Il “Palazzo delle Lacrime” di Paolo Grugni: un noir della cortina di ferro

Una storia di spionaggio ambientata nella Guerra Fredda diventa occasione per una disamina della Storia, tra sommersi e salvati. Vi raccontiamo del nuovo libro di Paolo Grugni, pubblicato da Laurana Editore per la Collana Rimmel.

L’enigmatica copertina del volume suggerisce il senso di spaesamento di fronte a questa spy story ambientata nella Germania divisa. Grugni stesso ha vissuto tra Milano e Berlino: in tal senso pare che l’autore de “Il Palazzo delle Lacrime” abbia fatto proprie da un lato le torbide avventure dei gialli meneghini di Scerbanenco e dall’altro le crepe nell’anima dei tedeschi in bilico tra Occidente e Comunismo. È ancora l’immagine in copertina ad evocare uno scenario ambiguo ed indefinito, un luogo avvolto da nubi di sospensione e allo stesso da tempo illuminato da luci di controllo. Difficile capire se si tratti di un contesto amico o meno.

Questo dubbio viene alimentato e moltiplicato nella testa del protagonista Martin Krause, un investigatore che si occupa di contro-spionaggio ma a cui viene affidato l’incarico di accertare le dinamiche di un omicidio insolito. Incarico accolto senza troppo entusiasmo, che porterà l’agente Krause a doversi spostare più volte da una parte all’altra del muro e di conseguenza stimolerà in lui insistenti riflessioni sull’una e sull’altra sponda della “città divisa”.
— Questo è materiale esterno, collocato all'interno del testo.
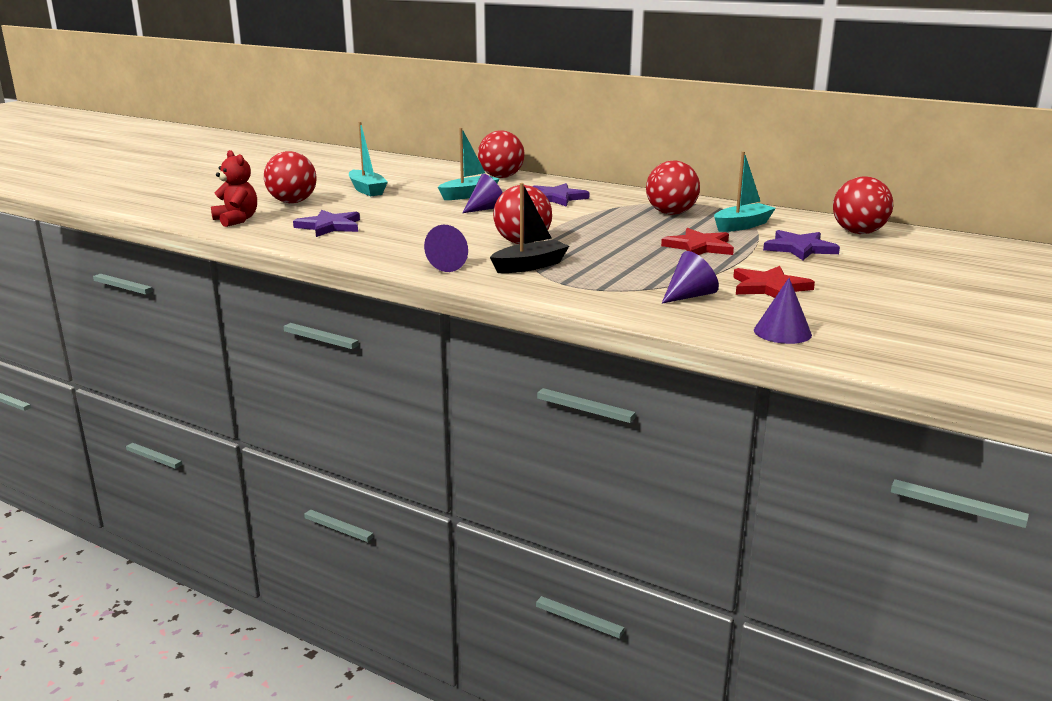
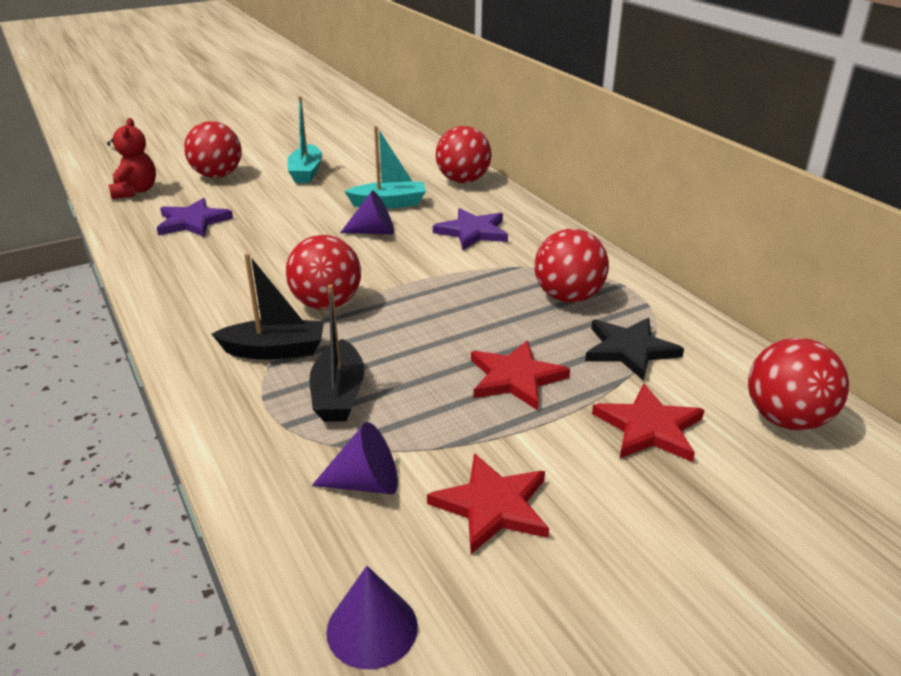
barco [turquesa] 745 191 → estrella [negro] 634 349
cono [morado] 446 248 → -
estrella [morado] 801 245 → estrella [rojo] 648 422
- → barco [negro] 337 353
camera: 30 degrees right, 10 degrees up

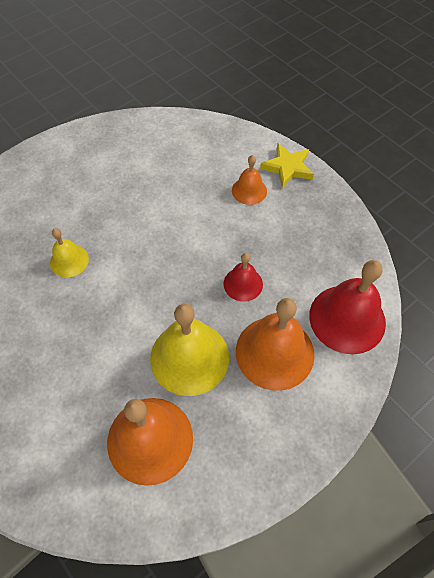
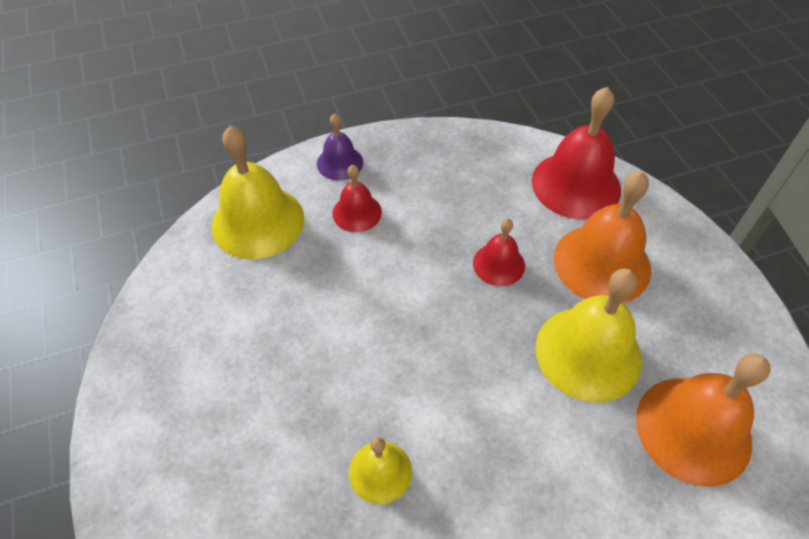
estrella [amarillo] 287 165 → campana [morado] 340 146
campana [naranja] 249 180 → campana [rojo] 357 198
- → campana [amarillo] 258 192
camera: 70 degrees left, 5 degrees down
A questo punto potrebbero venirvi in mente diversi film sull’argomento: uno su tutti, forse, “Il Ponte delle Spie”. In generale è comprensibile che stiate pensando alla faccia di un Tom Hanks incornicia da cappello ed impermeabile.
Ed esattamente come le migliori pellicole cinematografiche di genere, anche il romanzo dell’ormai veterano Grugni, non si accontenta di affrescare un intrigo tenendoci col fiato sospeso. L’autore mira a fornire un quadro, o meglio una propria visione, sulla Storia stessa. Da un lato appare evidente la volontà di omaggiare i caduti per la libertà nel corso di quella “zona grigia” del 900, dall’altro viene a galla – e in maniera nemmeno troppo velata – un certo livore nei confronti della tacita e colpevole indifferenza di una parte degli intellettuali dell’epoca. Il muro viene definito come qualcosa di antistorico ma quel che è peggio è che all’alba del 2020 la Storia sembra proprio sul punto di ripetersi in qualche angolo di mondo.
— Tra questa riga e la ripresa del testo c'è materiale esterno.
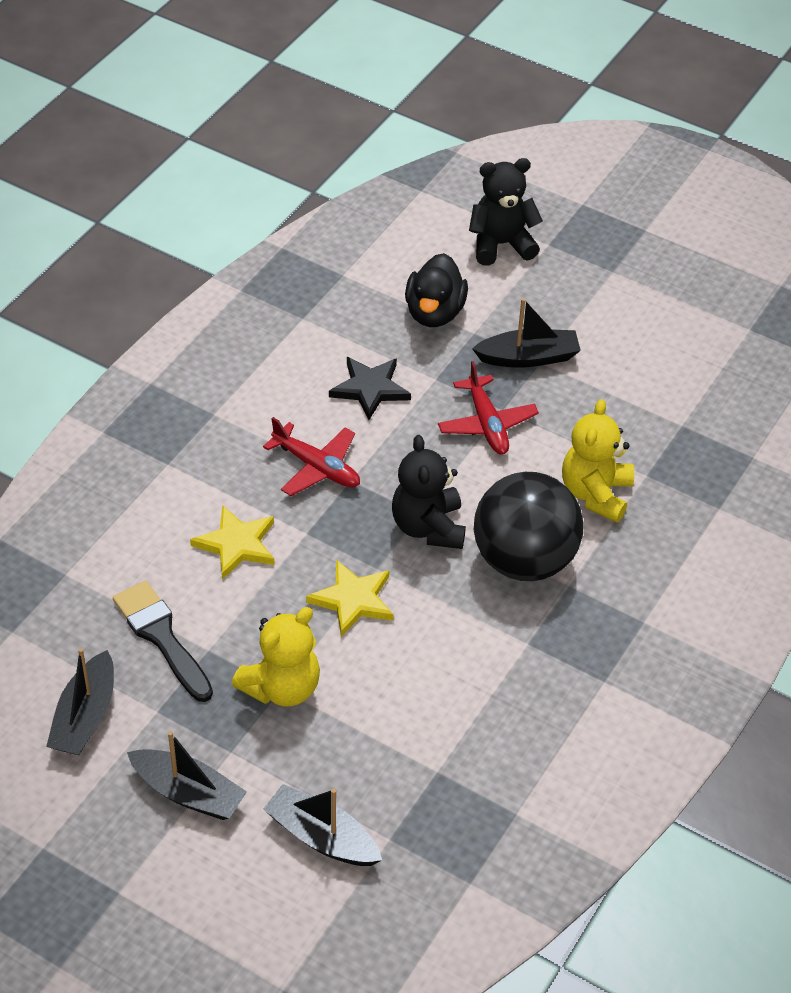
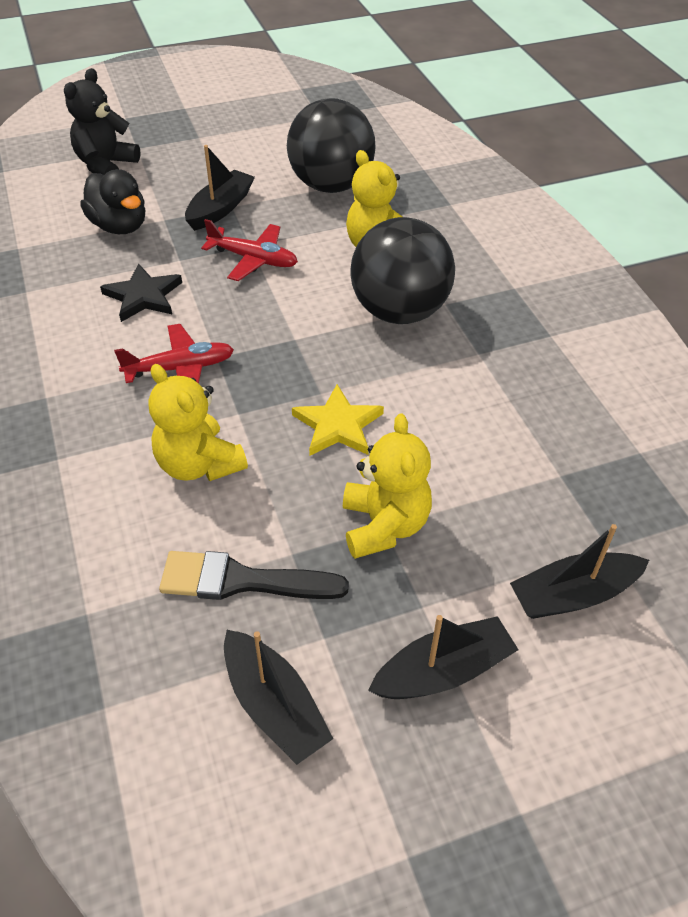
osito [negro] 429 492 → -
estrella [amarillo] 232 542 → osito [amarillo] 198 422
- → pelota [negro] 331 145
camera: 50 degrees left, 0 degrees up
Grugni dunque ci invita a rimettere in discussione il nostro passato ma anche il nostro presente e futuro. Lo fa attraverso una formula che in un certo senso mette a suo agio il lettore, quella del diario. Si ha quindi la sensazione di potersi effettivamente confrontare in maniera aperta e diretta con la persona “dall’altra parte delle pagine”, in questo caso il nostro Martin Krause, che assume dei contorni ancora più familiari dal momento che ci viene presentato come un figlio di italiani. L’autore mette così un pizzico della sua terra in questa vicenda tutta teutonica, perfetta da leggere nel pieno dell’inverno per infuocare i pensieri.